Requisitos da tarefa: Transcreva sem nenhuma alteração todas as linhas dos itens abaixo e deixe as imagens fora da resposta.

Excerto dos dados:

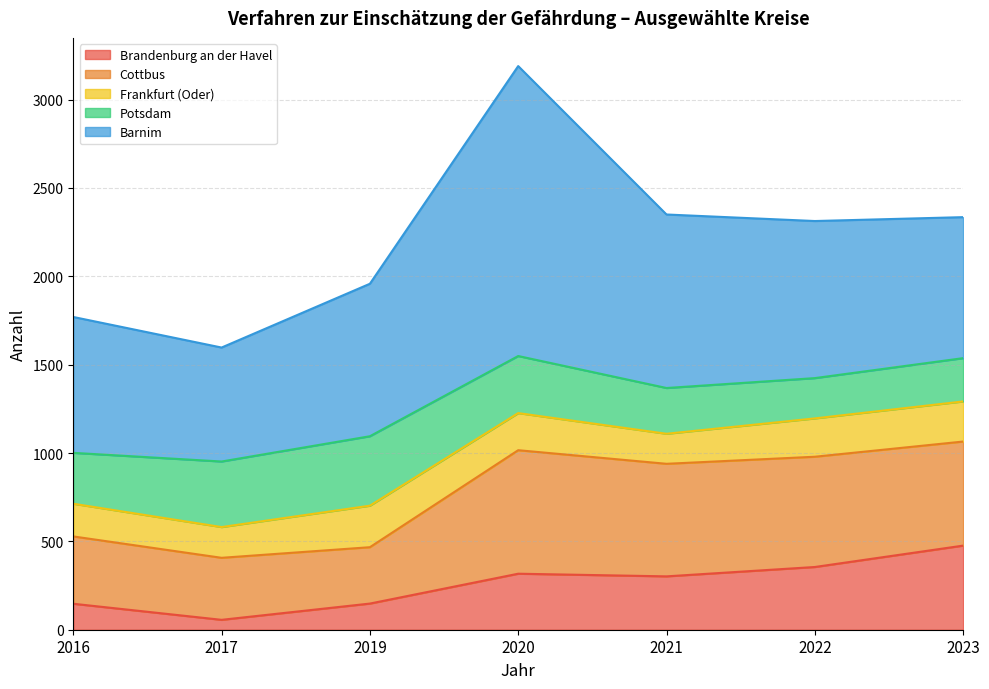

List the series in order of their peak value, highest first.

Barnim, Cottbus, Brandenburg an der Havel, Potsdam, Frankfurt (Oder)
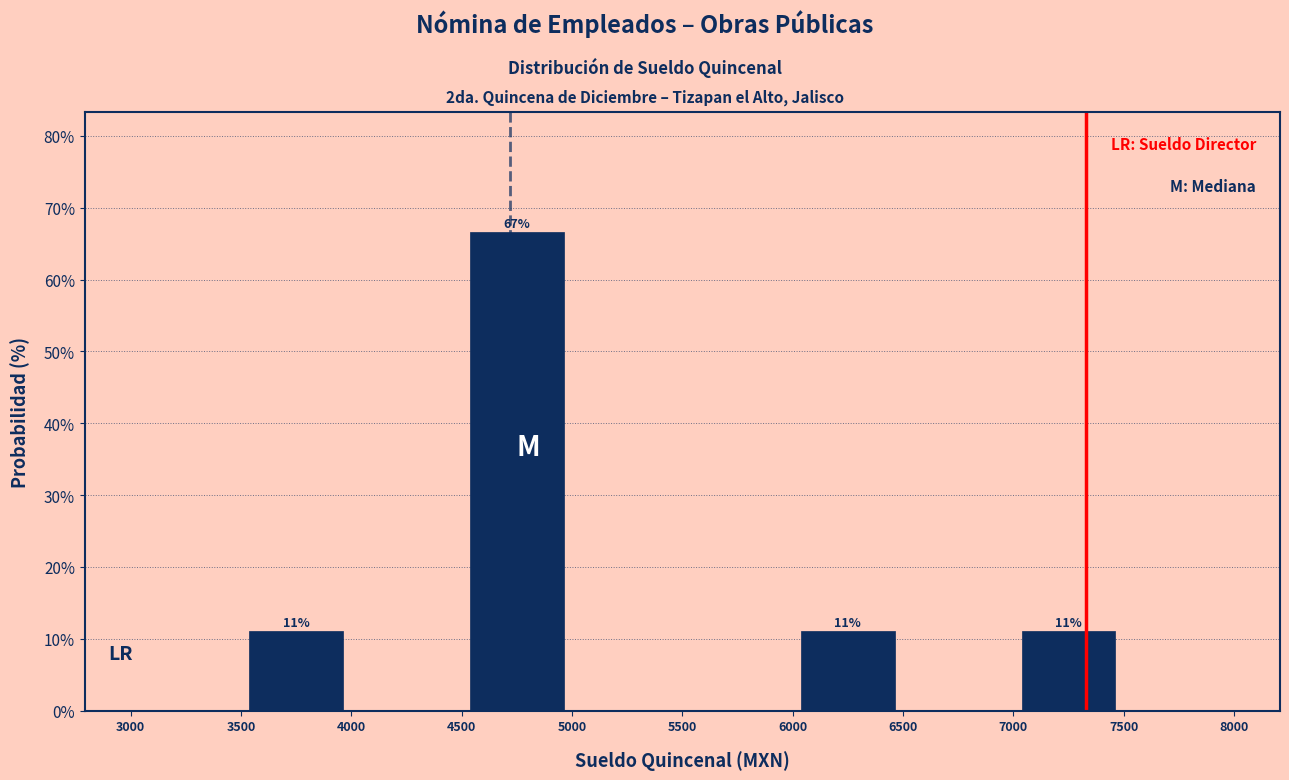

Which range on the x-axis has the tallest bar?

4500 to 5000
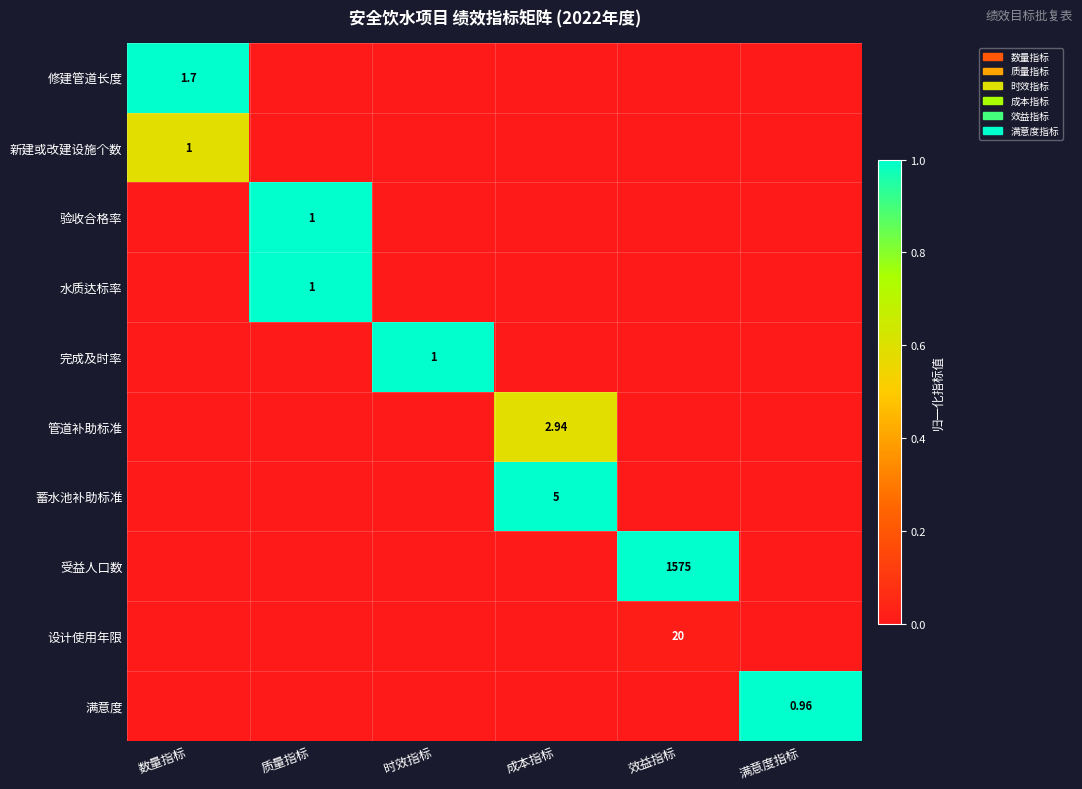

Count the number of categories in the chart.

6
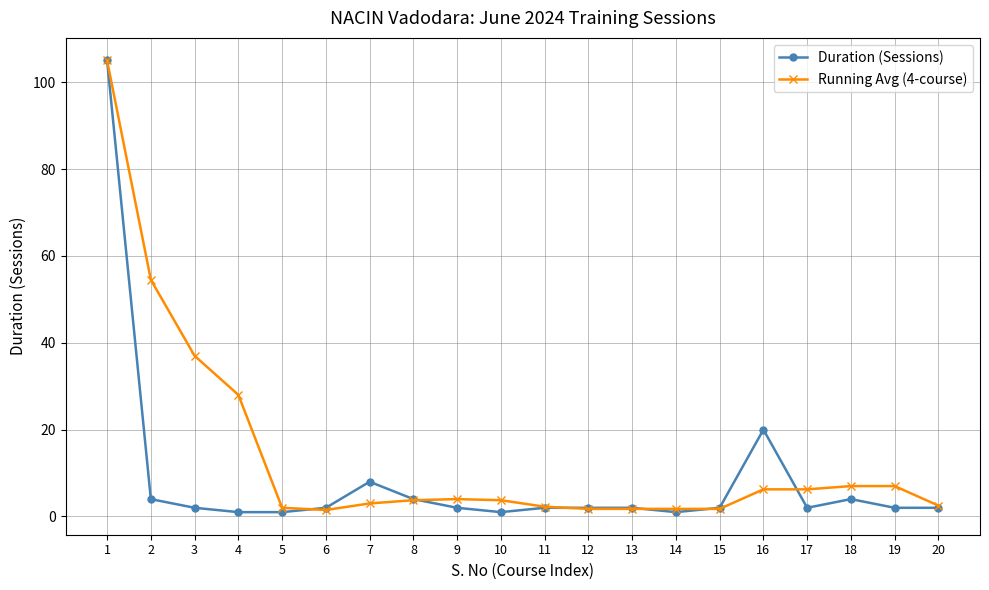

What are all the series names shown in the legend?

Duration (Sessions), Running Avg (4-course)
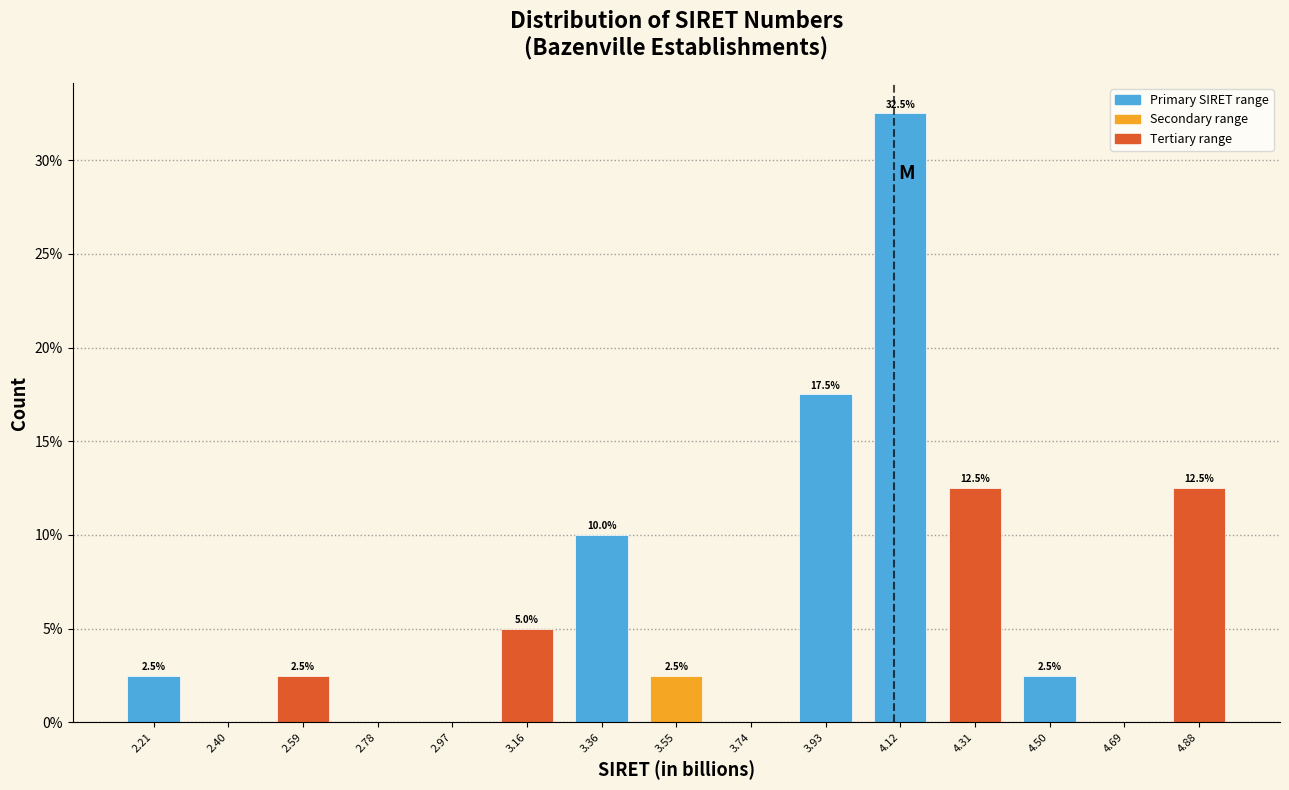

Over which range of the x-axis is the bar tallest?

4.02 to 4.22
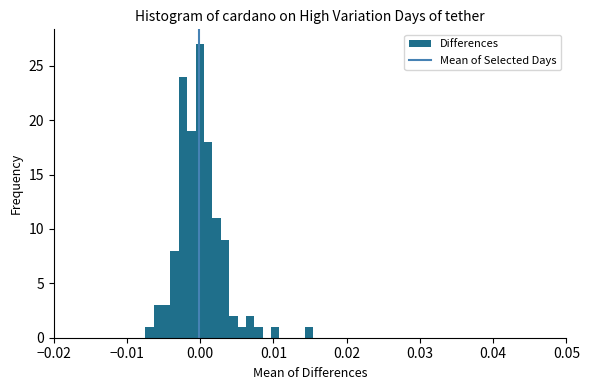

Around what value on the x-axis is the tallest bar? Give the approximate position of its centre, as read against the axis.

0.000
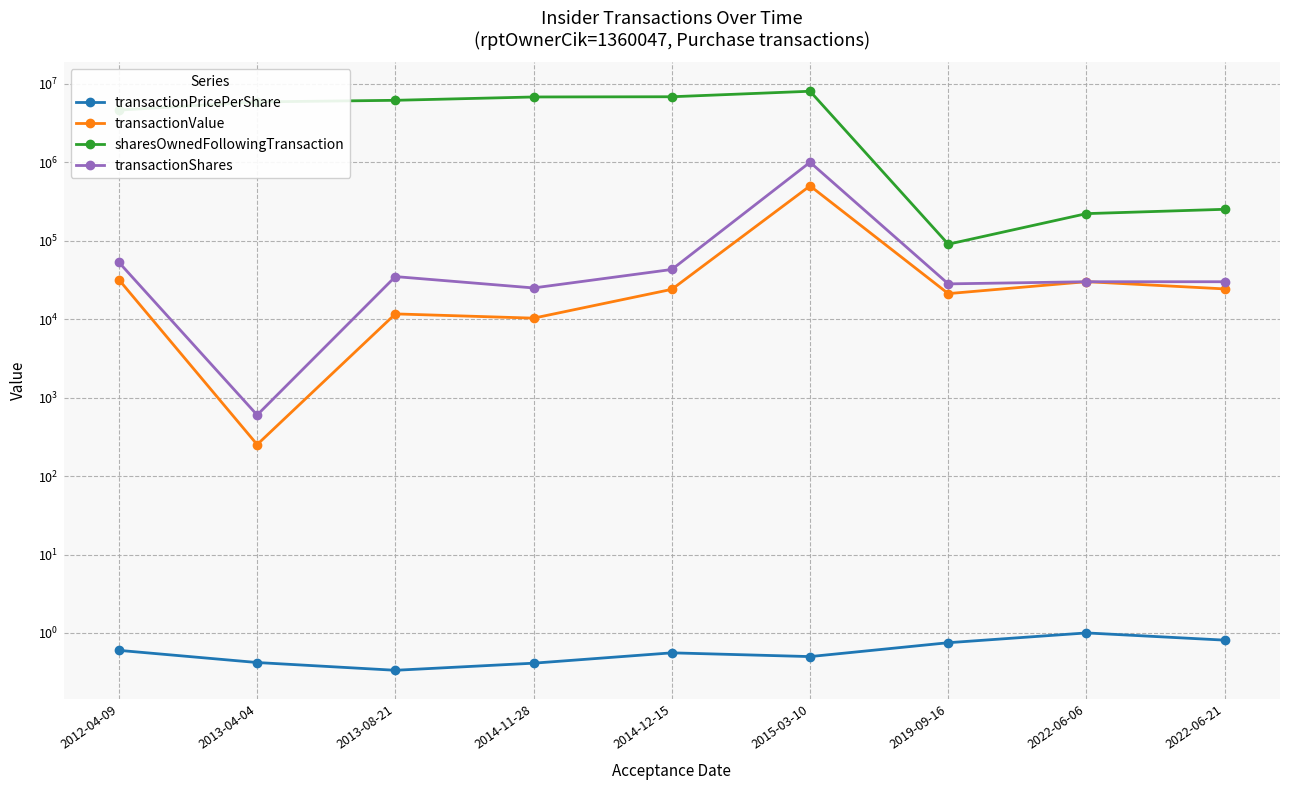

True or false: sharesOwnedFollowingTransaction and transactionPricePerShare intersect in this chart.

False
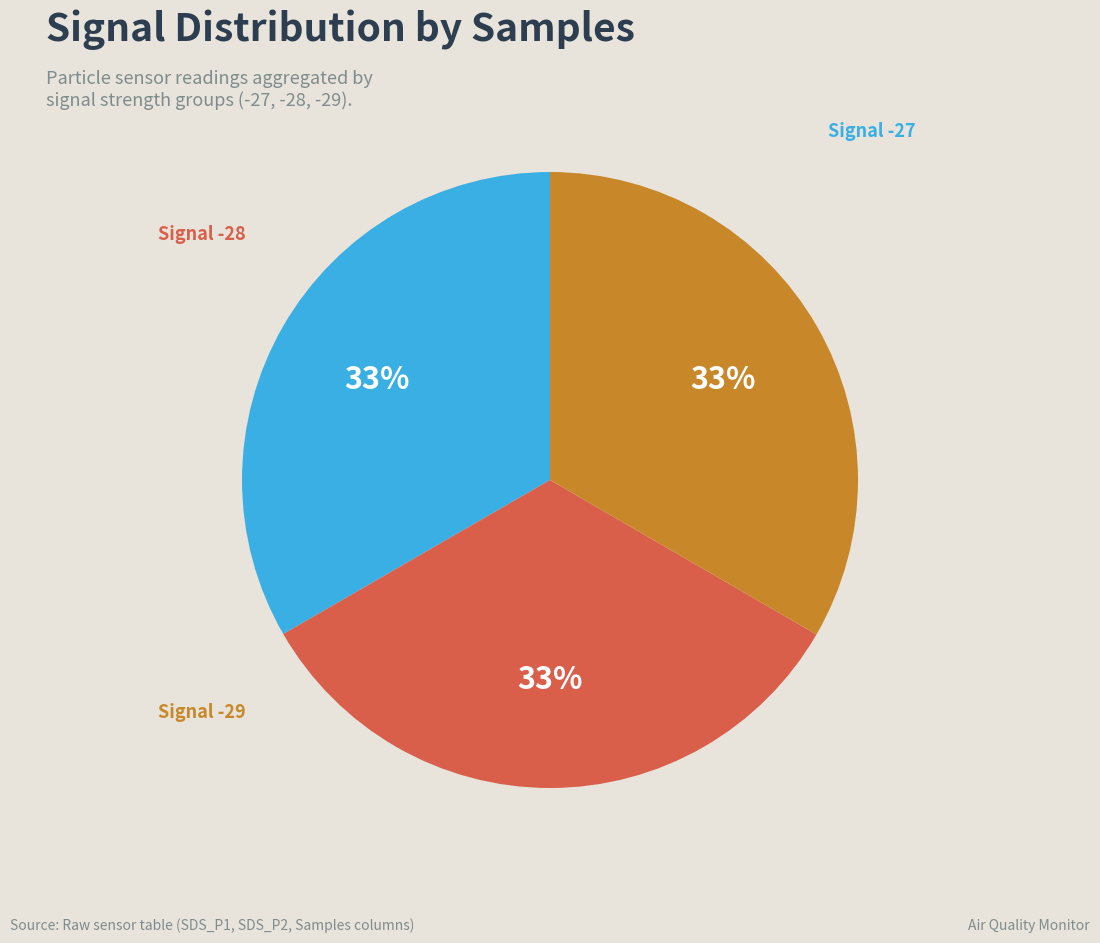

Is there a majority slice in this chart?

No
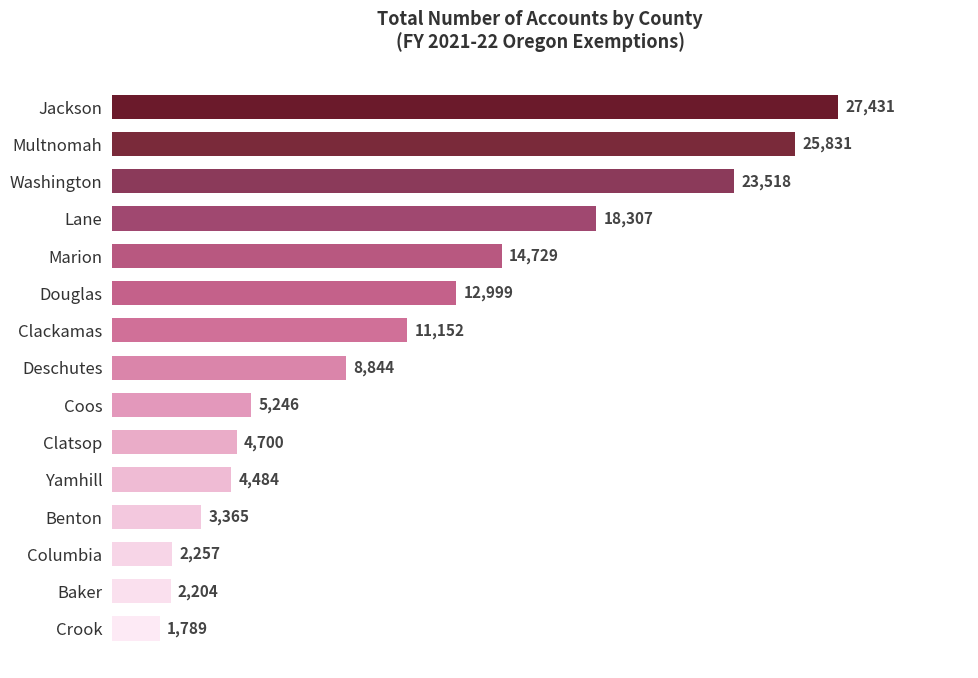

How many data points are less than 8844?

7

A resposta:
List the series in order of their peak value, highest first.

Barnim, Cottbus, Brandenburg an der Havel, Potsdam, Frankfurt (Oder)

Which range on the x-axis has the tallest bar?

4500 to 5000

Count the number of categories in the chart.

6

What are all the series names shown in the legend?

Duration (Sessions), Running Avg (4-course)

Over which range of the x-axis is the bar tallest?

4.02 to 4.22

Around what value on the x-axis is the tallest bar? Give the approximate position of its centre, as read against the axis.

0.000

True or false: sharesOwnedFollowingTransaction and transactionPricePerShare intersect in this chart.

False

Is there a majority slice in this chart?

No

How many data points are less than 8844?

7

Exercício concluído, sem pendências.